Spin-independent two-neutrino exchange potential with mixing and $CP$ violation

We develop a new approach for calculating the spin-independent two-neutrino exchange potential (2NEP) between nonrelativistic fermions which places emphasis on the neutrino vacuum state, an area of theoretical interest in recent years. The 2NEP is a natural probe of fundamental issues of neutrino physics such as neutrino masses, flavor mixing, the number of neutrino flavors, neutrino nature (Dirac or Majorana), $CP$ violation, and the neutrino vacuum state.
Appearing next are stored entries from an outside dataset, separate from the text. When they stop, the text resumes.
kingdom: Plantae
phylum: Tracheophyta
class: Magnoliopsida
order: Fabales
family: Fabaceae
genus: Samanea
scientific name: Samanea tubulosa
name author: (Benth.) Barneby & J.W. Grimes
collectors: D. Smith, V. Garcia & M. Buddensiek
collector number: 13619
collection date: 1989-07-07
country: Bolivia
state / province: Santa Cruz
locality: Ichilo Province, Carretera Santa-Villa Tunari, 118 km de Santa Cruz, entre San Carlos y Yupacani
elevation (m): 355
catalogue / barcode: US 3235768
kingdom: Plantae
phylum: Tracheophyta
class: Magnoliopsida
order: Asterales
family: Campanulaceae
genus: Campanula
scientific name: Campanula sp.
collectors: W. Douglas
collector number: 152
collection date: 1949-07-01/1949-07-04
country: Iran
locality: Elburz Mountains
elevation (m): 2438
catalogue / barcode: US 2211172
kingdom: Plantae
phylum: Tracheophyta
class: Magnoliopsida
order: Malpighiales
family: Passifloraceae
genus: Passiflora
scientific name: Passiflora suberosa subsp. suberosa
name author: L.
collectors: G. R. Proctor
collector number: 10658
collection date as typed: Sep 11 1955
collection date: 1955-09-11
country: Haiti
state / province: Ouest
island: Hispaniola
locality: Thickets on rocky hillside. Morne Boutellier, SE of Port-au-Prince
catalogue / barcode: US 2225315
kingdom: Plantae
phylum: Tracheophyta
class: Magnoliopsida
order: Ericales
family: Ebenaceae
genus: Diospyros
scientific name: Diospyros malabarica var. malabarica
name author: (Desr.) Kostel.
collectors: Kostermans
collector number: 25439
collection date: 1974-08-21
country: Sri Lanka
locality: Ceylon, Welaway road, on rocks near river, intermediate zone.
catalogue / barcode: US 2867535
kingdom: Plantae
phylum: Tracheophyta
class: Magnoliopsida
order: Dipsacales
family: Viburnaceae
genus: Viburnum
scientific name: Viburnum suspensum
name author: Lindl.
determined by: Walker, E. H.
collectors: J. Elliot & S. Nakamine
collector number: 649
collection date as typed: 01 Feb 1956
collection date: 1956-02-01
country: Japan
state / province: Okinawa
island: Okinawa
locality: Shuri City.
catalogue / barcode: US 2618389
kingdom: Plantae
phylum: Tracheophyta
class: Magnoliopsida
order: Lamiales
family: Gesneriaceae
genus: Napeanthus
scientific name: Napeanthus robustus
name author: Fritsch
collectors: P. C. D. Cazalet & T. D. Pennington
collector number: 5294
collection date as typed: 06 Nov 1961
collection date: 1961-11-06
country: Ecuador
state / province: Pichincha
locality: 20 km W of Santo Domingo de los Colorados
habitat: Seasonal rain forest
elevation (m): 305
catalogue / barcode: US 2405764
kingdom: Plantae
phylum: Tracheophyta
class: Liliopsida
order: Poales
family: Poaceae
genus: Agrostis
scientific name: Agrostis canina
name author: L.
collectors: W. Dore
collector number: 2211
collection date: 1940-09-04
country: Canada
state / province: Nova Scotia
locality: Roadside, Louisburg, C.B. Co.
We explore the dependence of the 2NEP on the mixing of neutrino mass states assuming normal and inverted mass ordering for nucleon-nucleon, nucleon-lepton, and lepton-lepton interactions, and the $CP$-violation phase in the neutrino mixing matrix.

Figure 1

Feynman diagram of neutrino-antineutrino exchange between fermions which leads to Eq. (1). The thicker (thinner) lines denote fermion (neutrino) propagators.

Figure 2

Feynman diagrams showing how the NC (top) and CC (bottom) processes involving vector bosons $Z^0$ and $W^{\pm }$ and neutrinos lead to the effective process described by Eqs. (26) and (27) when the energies involved satisfy $E\ll M_Z,M_W$. Note that nucleons and charged leptons interact via NC processes while only leptons participate in the CC processes.

Figure 3

Feynman diagrams contributing to the 2NEP. Here (a) represents the NC-NC interaction, (b) one of the two NC-CC diagrams contributing to the lepton weak form factor, and (c) the CC-CC diagram. For the nucleon-nucleon 2NEP, only the diagram (a) contributes, while diagrams (a) and (b) contribute to the nucleon-lepton 2NEP. Finally, (a), (b), and (c) contribute to the lepton-lepton 2NEP.

Figure 4

Plots of the total 2NEP between nucleons and electrons with NO of neutrino masses: the black lines represent the neutron-electron 2NEP, while the gray lines represent the proton-electron 2NEP. We assumed the smallest neutrino mass state $m_{\min }=0\mathrm{eV}$ (short-dashed), $m_{\min }=0.05\mathrm{eV}$ (long-dashed) and $m_{\min }=0.25\mathrm{eV}$ (solid). Values for all other parameters used were obtained from the Particle Data Group [44] given in Table 2.

Figure 5

Plots of the total 2NEP between (a) 2 electrons and (b) electron and muon. Black lines represent NO of neutrino masses while the gray lines represent IO. It is assumed respectively that $m_{\min }=0\mathrm{eV}$ (short-dashed), $m_{\min }=0.05\mathrm{eV}$ (long-dashed), $m_{\min }=0.25\mathrm{eV}$ (solid), and that neutrinos are massless without mixing (black, dot-dashed). Values for all other parameters were obtained from the Particle Data Group [44] given in Table 2.

Figure 6

The ratios of the contribution from neutrino mixing to the overall 2NEP between: (a) Two electrons, (b) two muons, (c) two taus, (d) electron and muon, (e) electron and tau and (f) muon and tau. Black lines represent NO of neutrino masses while the gray lines represent IO. It is assumed respectively that $m_{\min }=0\mathrm{eV}$ (short-dashed), $m_{\min }=0.05\mathrm{eV}$ (long-dashed), $m_{\min }=0.25\mathrm{eV}$ (solid). Values for all other relevant parameters were obtained from the Particle Data Group [44] given in Table 2.

Figure 7

The absolute value of the ratio $V_{e\mu }^{(CP)}(r)/V_{e\mu }^{(0)}(r)$ from Eq. (61) for several possibilities of minimum neutrino masses. Black lines represent NO of neutrino masses while the gray lines represent IO. It is assumed respectively that $m_{\min }=0\mathrm{eV}$ (short-dashed), $m_{\min }=0.05\mathrm{eV}$ (long-dashed), $m_{\min }=0.25\mathrm{eV}$ (solid). Values of all other parameters were obtained from the Particle Data Group [44] given in Table 2. Note: For $r>0$, each cusp in the IO curves corresponds to where the contribution of the $CP$-violating term changes its sign.